TNS Super Bowl Ad Data Shows Networks Biggest AdvertisersReport says NBC's promos for Leno, Conan and other shows were worth $42 mil. in airtime 1/11/2010 10:48:00 AM Eastern
NBC used around $42 million of
Super Bowl airtime to promote its mid-season and fall schedule last year,
according to a new report out on Super Bowl advertising trends. Most of those
promotional spots were for the new Jay
Leno Show at 10 p.m. and to introduce Conan O'Brien as the new host of the Tonight Show.
Much of that value would now
appear to have been a waste given that NBC has said it is now moving Jay Leno
back into his original 11:35 p.m. time slot, and also negotiating to push Conan
back to 12:05 a.m.
The data comes from TNS Media
Intelligence which released new ad spending figures on Super Bowl advertising,
Monday, Jan. 11. "In a typical Super Bowl, 15-20 percent of all commercial time
is a plug by the network for its own programming," read the report, along with
its estimate that the airtime NBC put aside for promotions was worth $42
million. Of course, during any Super
Bowl, networks may have unsold airtime that they use for their own needs.
In fact, NBC was relatively light
on network promotions compared to previous years.
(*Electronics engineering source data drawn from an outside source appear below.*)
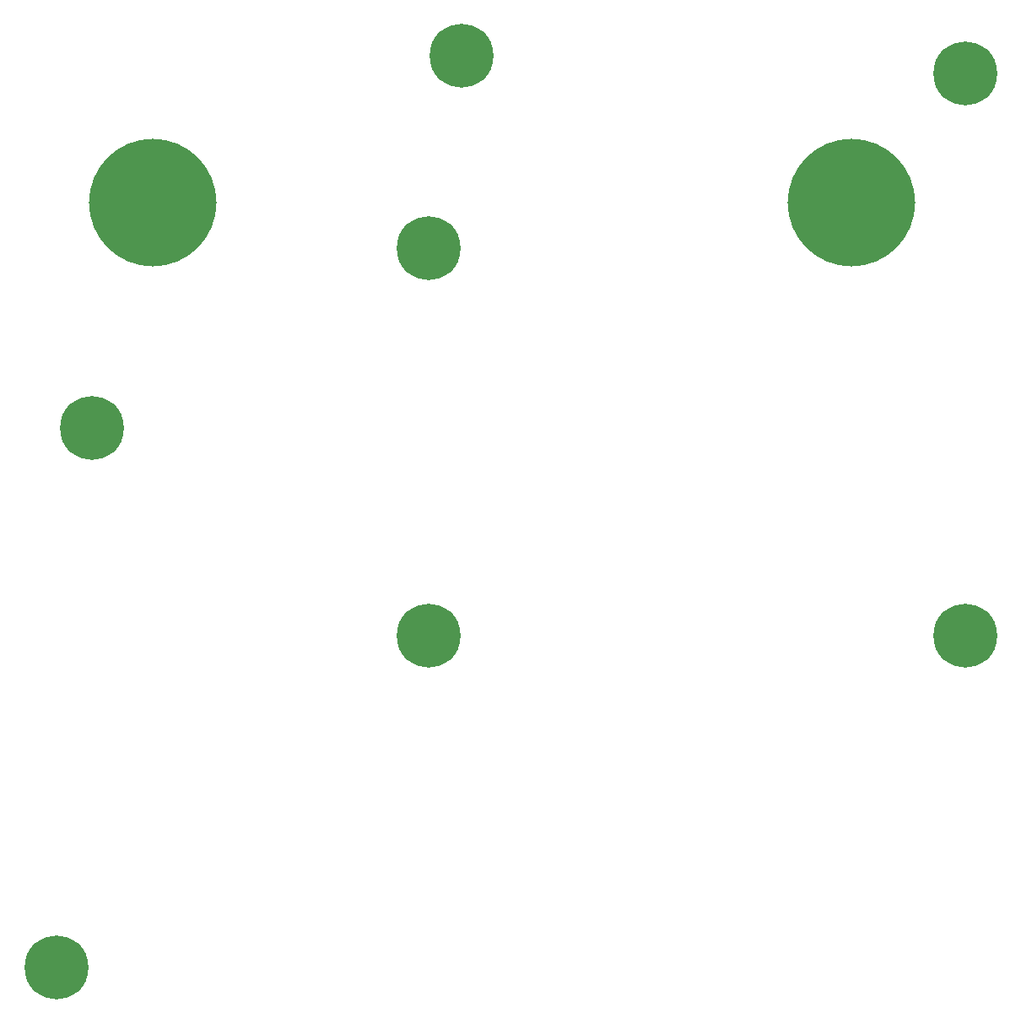
<source format=gtl>
G04 #@! TF.GenerationSoftware,KiCad,Pcbnew,(5.1.9)-1*
G04 #@! TF.CreationDate,2021-06-17T16:54:06+01:00*
G04 #@! TF.ProjectId,AutoPilotBottom,4175746f-5069-46c6-9f74-426f74746f6d,0.3*
G04 #@! TF.SameCoordinates,Original*
G04 #@! TF.FileFunction,Copper,L1,Top*
G04 #@! TF.FilePolarity,Positive*
%FSLAX46Y46*%
G04 Gerber Fmt 4.6, Leading zero omitted, Abs format (unit mm)*
G04 Created by KiCad (PCBNEW (5.1.9)-1) date 2021-06-17 16:54:06*
%MOMM*%
%LPD*%
G01*
G04 APERTURE LIST*
G04 #@! TA.AperFunction,ComponentPad*
%ADD10C,6.400000*%
G04 #@! TD*
G04 #@! TA.AperFunction,ComponentPad*
%ADD11C,12.800000*%
G04 #@! TD*
G04 APERTURE END LIST*
D10*
X84836000Y-93726000D03*
D11*
X90932000Y-71120000D03*
X161036000Y-71120000D03*
D10*
X81280000Y-147828000D03*
X118618000Y-75692000D03*
X118618000Y-114554000D03*
X121920000Y-56388000D03*
X172466000Y-58166000D03*
X172466000Y-114554000D03*
M02*

</source>
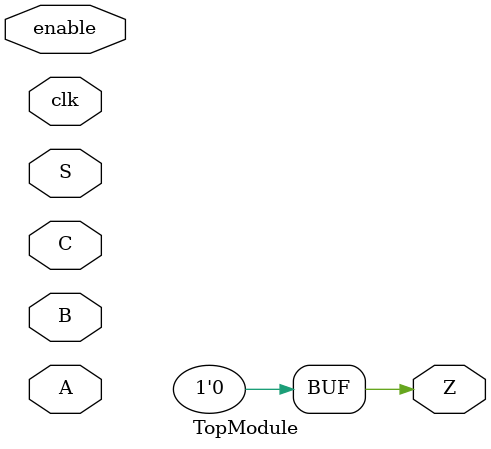
<source format=v>
module TopModule (
  input clk,
  input enable,
  input S,
  input A,
  input B,
  input C,
  output reg Z
);

  // Module body - leave empty or add minimal initialization
  initial begin
    Z = 0; // Optional: Initialize Z to a known state
  end

endmodule
</source>
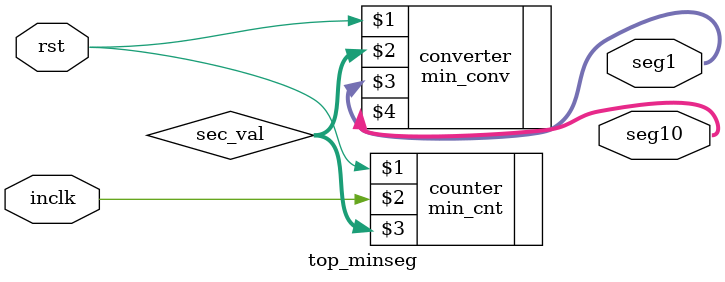
<source format=v>
module top_minseg(rst,inclk,seg1,seg10);

    input rst,inclk;

    output wire [6:0] seg1,seg10;
    wire [5:0] sec_val;

    min_cnt counter(rst,inclk,sec_val);
    min_conv converter(rst,sec_val,seg1,seg10);



endmodule // top_serst,inclk,seg1,seg10g


</source>
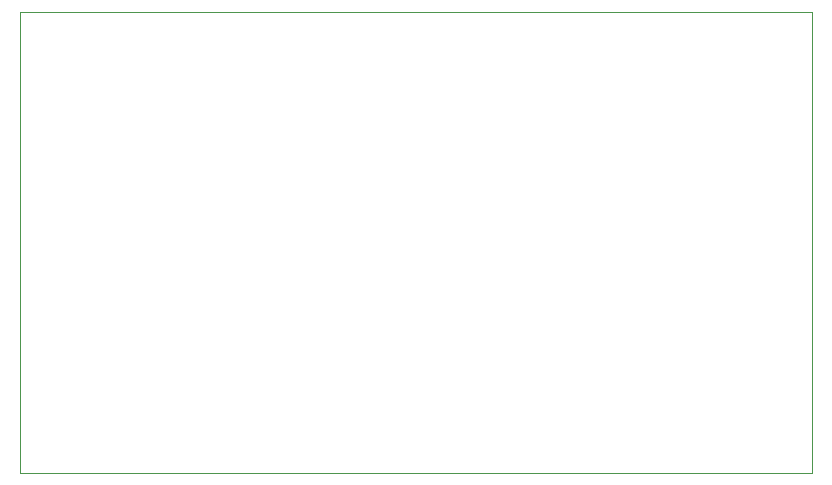
<source format=gbr>
%TF.GenerationSoftware,KiCad,Pcbnew,(6.0.6-0)*%
%TF.CreationDate,2022-07-04T00:11:51+08:00*%
%TF.ProjectId,__,4dc82e6b-6963-4616-945f-706362585858,rev?*%
%TF.SameCoordinates,Original*%
%TF.FileFunction,Profile,NP*%
%FSLAX46Y46*%
G04 Gerber Fmt 4.6, Leading zero omitted, Abs format (unit mm)*
G04 Created by KiCad (PCBNEW (6.0.6-0)) date 2022-07-04 00:11:51*
%MOMM*%
%LPD*%
G01*
G04 APERTURE LIST*
%TA.AperFunction,Profile*%
%ADD10C,0.100000*%
%TD*%
G04 APERTURE END LIST*
D10*
X130000000Y-140000000D02*
X63000000Y-140000000D01*
X63000000Y-101000000D01*
X130000000Y-101000000D01*
X130000000Y-140000000D01*
M02*

</source>
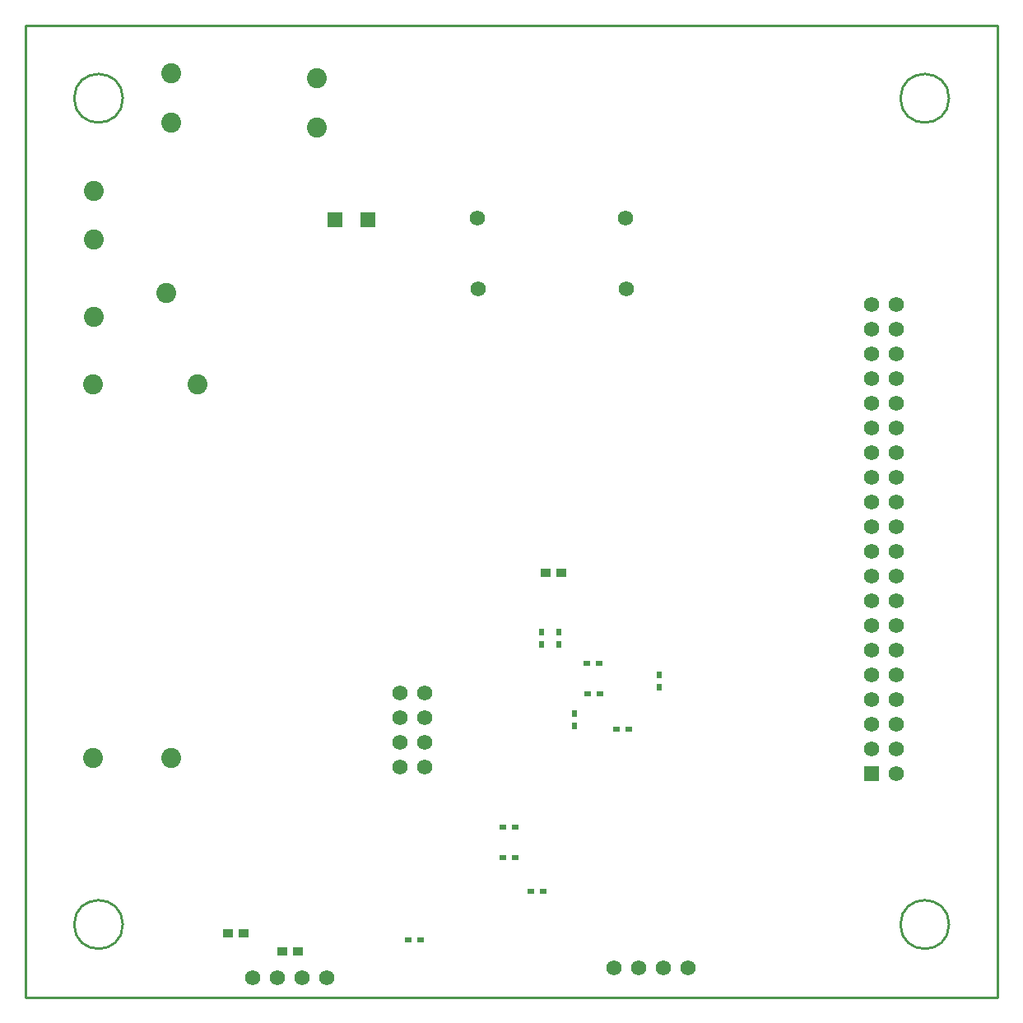
<source format=gbs>
*
*
G04 PADS VX.1.1 Build Number: 678707 generated Gerber (RS-274-X) file*
G04 PC Version=2.1*
*
%IN "opqbox2.pcb"*%
*
%MOIN*%
*
%FSLAX35Y35*%
*
*
*
*
G04 PC Standard Apertures*
*
*
G04 Thermal Relief Aperture macro.*
%AMTER*
1,1,$1,0,0*
1,0,$1-$2,0,0*
21,0,$3,$4,0,0,45*
21,0,$3,$4,0,0,135*
%
*
*
G04 Annular Aperture macro.*
%AMANN*
1,1,$1,0,0*
1,0,$2,0,0*
%
*
*
G04 Odd Aperture macro.*
%AMODD*
1,1,$1,0,0*
1,0,$1-0.005,0,0*
%
*
*
G04 PC Custom Aperture Macros*
*
*
*
*
*
*
G04 PC Aperture Table*
*
%ADD010C,0.001*%
%ADD013C,0.01*%
%ADD133R,0.062X0.062*%
%ADD134C,0.062*%
%ADD154R,0.04X0.032*%
%ADD159C,0.08074*%
%ADD194R,0.022X0.027*%
%ADD195R,0.027X0.022*%
*
*
*
*
G04 PC Circuitry*
G04 Layer Name opqbox2.pcb - circuitry*
%LPD*%
*
*
G04 PC Custom Flashes*
G04 Layer Name opqbox2.pcb - flashes*
%LPD*%
*
*
G04 PC Circuitry*
G04 Layer Name opqbox2.pcb - circuitry*
%LPD*%
*
G54D10*
G54D13*
G01X100000Y100000D02*
Y493701D01*
X493701*
Y100000*
X100000*
X139370Y129528D02*
G75*
G03X139370I-9842J0D01*
G01X474016D02*
G03X474016I-9843J0D01*
G01Y464173D02*
G03X474016I-9843J0D01*
G01X139370D02*
G03X139370I-9842J0D01*
G54D133*
G01X225140Y414961D03*
X238640D03*
X442520Y190551D03*
G54D134*
X283268Y386811D03*
X343268D03*
X343110Y415748D03*
X283110D03*
X251575Y223425D03*
X261575D03*
X251575Y213425D03*
X261575D03*
X251575Y203425D03*
X261575D03*
X251575Y193425D03*
X261575D03*
X452520Y190551D03*
Y200551D03*
X442520D03*
X452520Y210551D03*
X442520D03*
X452520Y220551D03*
X442520D03*
X452520Y230551D03*
X442520D03*
X452520Y240551D03*
X442520D03*
X452520Y250551D03*
X442520D03*
X452520Y260551D03*
X442520D03*
X452520Y270551D03*
X442520D03*
X452520Y280551D03*
X442520D03*
X452520Y290551D03*
X442520D03*
X452520Y300551D03*
X442520D03*
X452520Y310551D03*
X442520D03*
X452520Y320551D03*
X442520D03*
X452520Y330551D03*
X442520D03*
X452520Y340551D03*
X442520D03*
X452520Y350551D03*
X442520D03*
X452520Y360551D03*
X442520D03*
X452520Y370551D03*
X442520D03*
X452520Y380551D03*
X442520D03*
X192126Y107874D03*
X202126D03*
X212126D03*
X222126D03*
X338189Y111811D03*
X348189D03*
X358189D03*
X368189D03*
G54D154*
X310680Y272047D03*
X316880D03*
X210187Y118504D03*
X203987D03*
X181939Y125984D03*
X188139D03*
G54D159*
X218110Y452362D03*
Y472362D03*
X157087Y385433D03*
X127559Y375591D03*
Y426772D03*
Y407087D03*
X159055Y454331D03*
Y474331D03*
X127362Y348425D03*
X169685D03*
X158858Y196850D03*
X127362D03*
G54D194*
X308858Y242972D03*
Y247972D03*
X315945Y242972D03*
Y247972D03*
X322441Y214902D03*
Y209902D03*
X356693Y225650D03*
Y230650D03*
G54D195*
X332618Y222835D03*
X327618D03*
X339429Y208465D03*
X344429D03*
X332224Y235433D03*
X327224D03*
X298169Y156693D03*
X293169D03*
X298169Y168898D03*
X293169D03*
X309587Y142913D03*
X304587D03*
X254980Y123228D03*
X259980D03*
G74*
X0Y0D02*
M02*

</source>
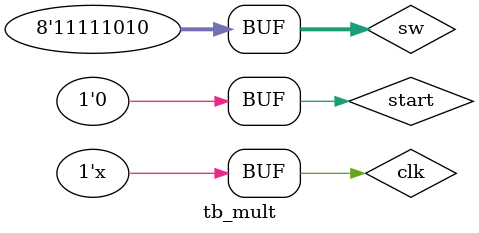
<source format=v>
`timescale 1ns / 1ps


module tb_mult(

    );
    
    reg clk = 0;
    reg start  = 0;
    wire stop;
    reg [7:0] sw;
    wire [7:0] product;
    mult uut(clk, start, sw, stop, product); 
    
    always #5 clk = ~clk;
    
    initial begin
    sw[3:0] = 1;
    sw[7:4] = 0;
    start = 1;
    #10
    start = 0;
    #150
    sw[3:0] = 0;
    sw[7:4] = 1;
    start = 1;
    #10
    start = 0;
    #150
    sw[3:0] = 10;
    sw[7:4] = 1;
    start = 1;
    #10
    start = 0;
    #150   
    sw[3:0] = 5;
    sw[7:4] = 2;
    start = 1;
    #10
    start = 0;
    #150
    sw[3:0] = 9;
    sw[7:4] = 7;
    start = 1;
    #10
    start = 0;
    #150
    sw[3:0] = 15;
    sw[7:4] = 15;
    start = 1;
    #10
    start = 0;
    #150
    sw[3:0] = 10;
    sw[7:4] = 15;
    start = 1;
    #10
    start = 0;
    #150
    start = 0;
    
    end
    
endmodule
</source>
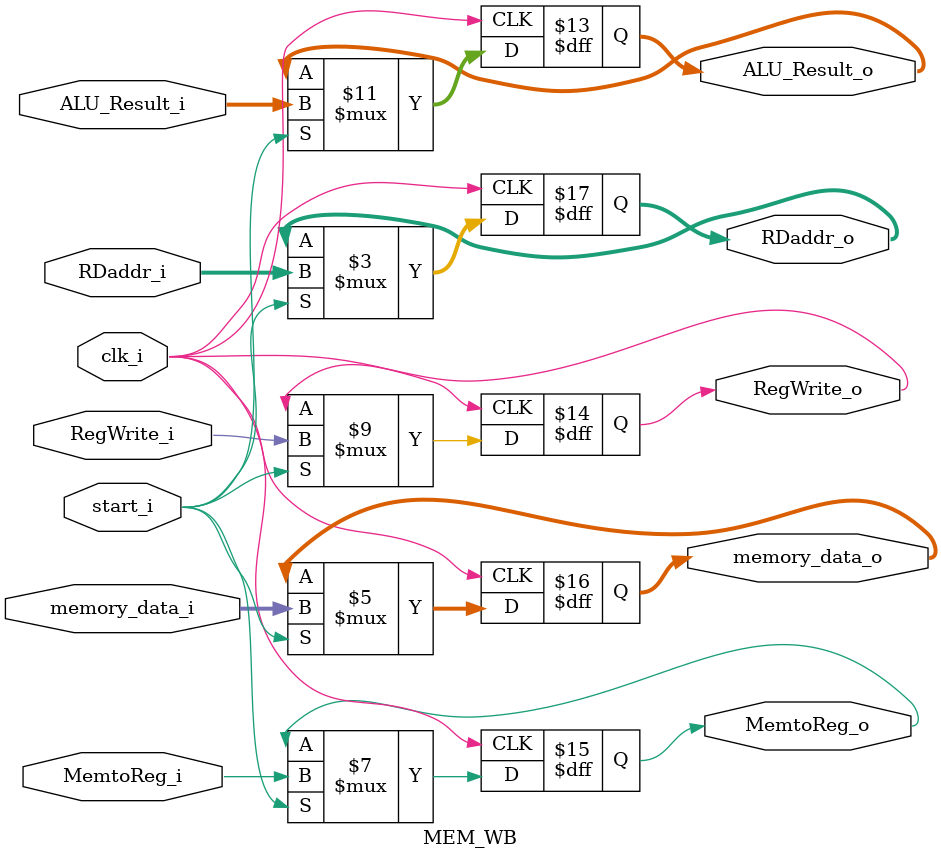
<source format=v>
module MEM_WB(
	//TODO : Magic : For IF_ID.v : cannot write inst_o at PC=0. At PC=0, inst_o 	shall be 32'b0 , since 1st instruction is still in IF stage , and no one is in ID stage !! So IF_IF.inst_o shall be 32'b0 at that time !!
	// 1. Method For Fixing : Utilize the signal `start_i` of CPU.v . 
	start_i,

	clk_i,

	ALU_Result_i,
	ALU_Result_o,

	RegWrite_i,
	RegWrite_o,
	MemtoReg_i,
	MemtoReg_o,
	RDaddr_i,
	RDaddr_o,
	
	memory_data_i,
	memory_data_o	
);
//TODO : Magic : For IF_ID.v : cannot write inst_o at PC=0. At PC=0, inst_o 	shall be 32'b0 , since 1st instruction is still in IF stage , and no one is in ID stage !! So IF_IF.inst_o shall be 32'b0 at that time !!
// 1. Method For Fixing : Utilize the signal `start_i` of CPU.v . 
input start_i;

// write at posedge clock
input clk_i;
//
input [31:0] ALU_Result_i;
//output reg [31:0] ALU_Result_o;
output reg [31:0] ALU_Result_o; // = 32'b0;
// WB stage
input RegWrite_i;
//output reg RegWrite_o;
output reg RegWrite_o; // = 1'b0;
input MemtoReg_i;
//output reg MemtoReg_o;
output reg MemtoReg_o; // = 1'b0;
// WB additional
input [31:0] memory_data_i;
//output reg [31:0] memory_data_o;
output reg [31:0] memory_data_o; // = 32'b0;
// register addr
input [4:0] RDaddr_i;
//output reg [4:0] RDaddr_o;
output reg [4:0] RDaddr_o; // = 5'b0;

//TODO : initialize reg in initial
initial begin
	//output reg [31:0] ALU_Result_o;
	ALU_Result_o = 32'b0;
// WB stage
//output reg RegWrite_o;
	RegWrite_o = 1'b0;
//output reg MemtoReg_o;
	MemtoReg_o = 1'b0;
// WB additional
//output reg [31:0] memory_data_o;
	memory_data_o = 32'b0;
// register addr
//output reg [4:0] RDaddr_o;
	RDaddr_o = 5'b0;
end


always @(posedge clk_i)
begin
	//TODO : Magic : For IF_ID.v : cannot write inst_o at PC=0. At PC=0, inst_o 	shall be 32'b0 , since 1st instruction is still in IF stage , and no one is in ID stage !! So IF_IF.inst_o shall be 32'b0 at that time !!
	// 1. Method For Fixing : Utilize the signal `start_i` of CPU.v . 
	if(start_i) begin
		RegWrite_o <= RegWrite_i;
		MemtoReg_o <= MemtoReg_i;
		RDaddr_o <= RDaddr_i;
		// MEM stage additional
		ALU_Result_o <= ALU_Result_i;
		// WB additional
		memory_data_o <= memory_data_i;
	end
end

endmodule


</source>
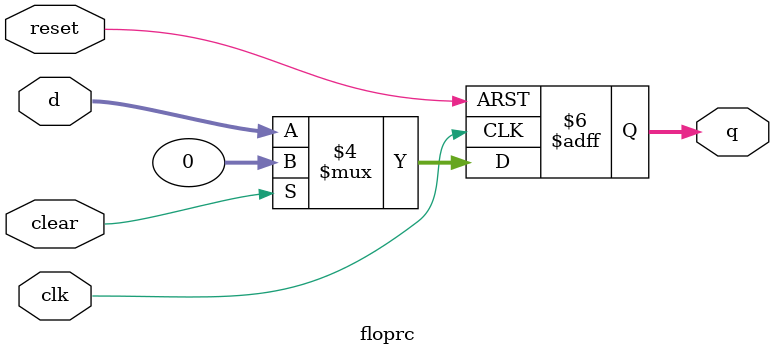
<source format=sv>
module floprc #(parameter WIDTH=32)
				(input logic clk,reset,clear,
				 input logic [WIDTH-1:0] d,
				 output logic [WIDTH-1:0] q);
				 
	always_ff @(negedge clk,negedge reset)
		if(~reset) q<=0;
		else if (clear) 	q<=0;
		else			q<=d;
endmodule

//here you will see that negedge clk, negedge rst thats because KEY0,1,2,3 are active low push buttons
//therefore if you give clk,rst from KEYs you need specify in negedge
</source>
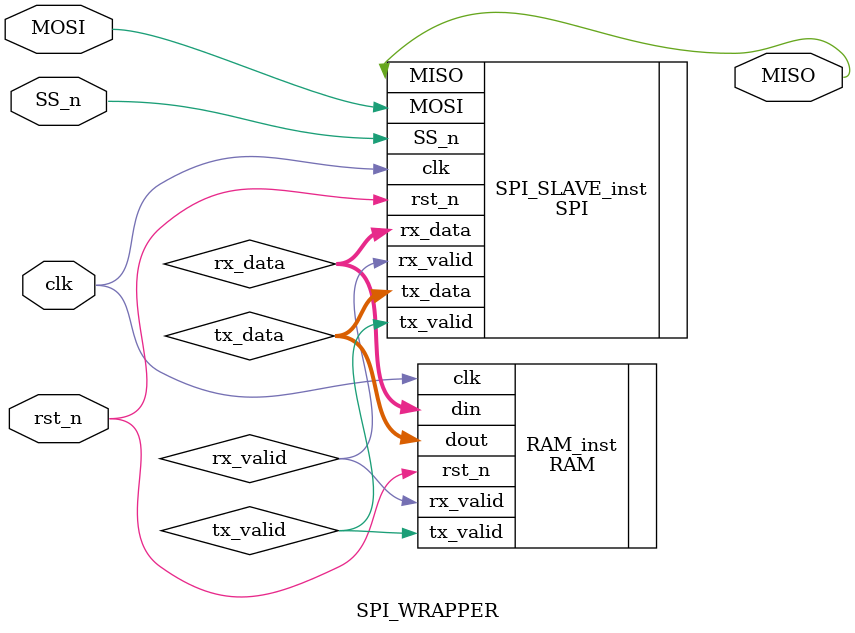
<source format=v>
module SPI_WRAPPER (
    input MOSI ,  
    input clk  , 
    input rst_n , 
    input SS_n ,
    output MISO 
) ; 

parameter  MEM_DEPTH = 256 ; 
parameter ADDR_SIZE = 8 ; 

wire [9:0] rx_data ; 
wire rx_valid ; 
wire [7:0] tx_data ; 
wire tx_valid ; 

SPI SPI_SLAVE_inst (
    .clk(clk), 
    .rst_n(rst_n) , 
    .SS_n(SS_n) , 
    .MOSI(MOSI) , 
    .rx_data(rx_data) , 
    .rx_valid (rx_valid) , 
    .tx_valid (tx_valid) , 
    .tx_data (tx_data) ,
    .MISO (MISO) 
) ; 

RAM #(.MEM_DEPTH(MEM_DEPTH ) ,.ADDR_SIZE(ADDR_SIZE) ) RAM_inst  (
    .clk(clk) , 
    .rst_n (rst_n) , 
    .din(rx_data) , 
    .rx_valid(rx_valid) , 
    .dout(tx_data) ,
    .tx_valid(tx_valid) 
) ; 

endmodule
</source>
Jon Swallen, TNS senior VP of
research told B&C that NBC used
seven minutes and five seconds for its own promotions, pointing to relatively
high demand for spots which cost $3 million in 2009. In 2008, Fox network aired more promotions, at
seven minutes and 55 seconds while in 2007, CBS ran as many as nine minutes and
35 seconds of network promotions.
Separately, TNS valued the
Super Bowl ad economy of the past 20 years at $2.7 billion; the figure spent by
advertisers on the big game the past 20 years. The top advertisers over that
period were: Anheuser-Busch, Pepsi Cola-Co., followed by General Motors, Walt
Disney and Time Warner.
In a sign of the times, General
Motors will be absent for the second year running, while Pepsi has scaled back,
opting against promoting its drinks brands in favor of spots from its Frito-Lay
division. It is the first time in 23 years that a Pepsi soft drink won't appear
during the game. First time advertisers are replacing the big guns however,
with Cash4Gold, Castrol, Denny's, Teleflora and Vizio appearing last year and
Electronic Arts and HomeAway, a vacation rentals firm, slated to air this time
Over the past 20 years the cost
of a spot has more than quadrupled to a high
point of $3 million in 2009 when NBC aired the event.
This year, CBS is reportedly asking between $2.5 million and $2.8 million.
Clutter has also expanded. According to TNS data last year's Super Bowl
contained 45 minutes and five seconds of network ads.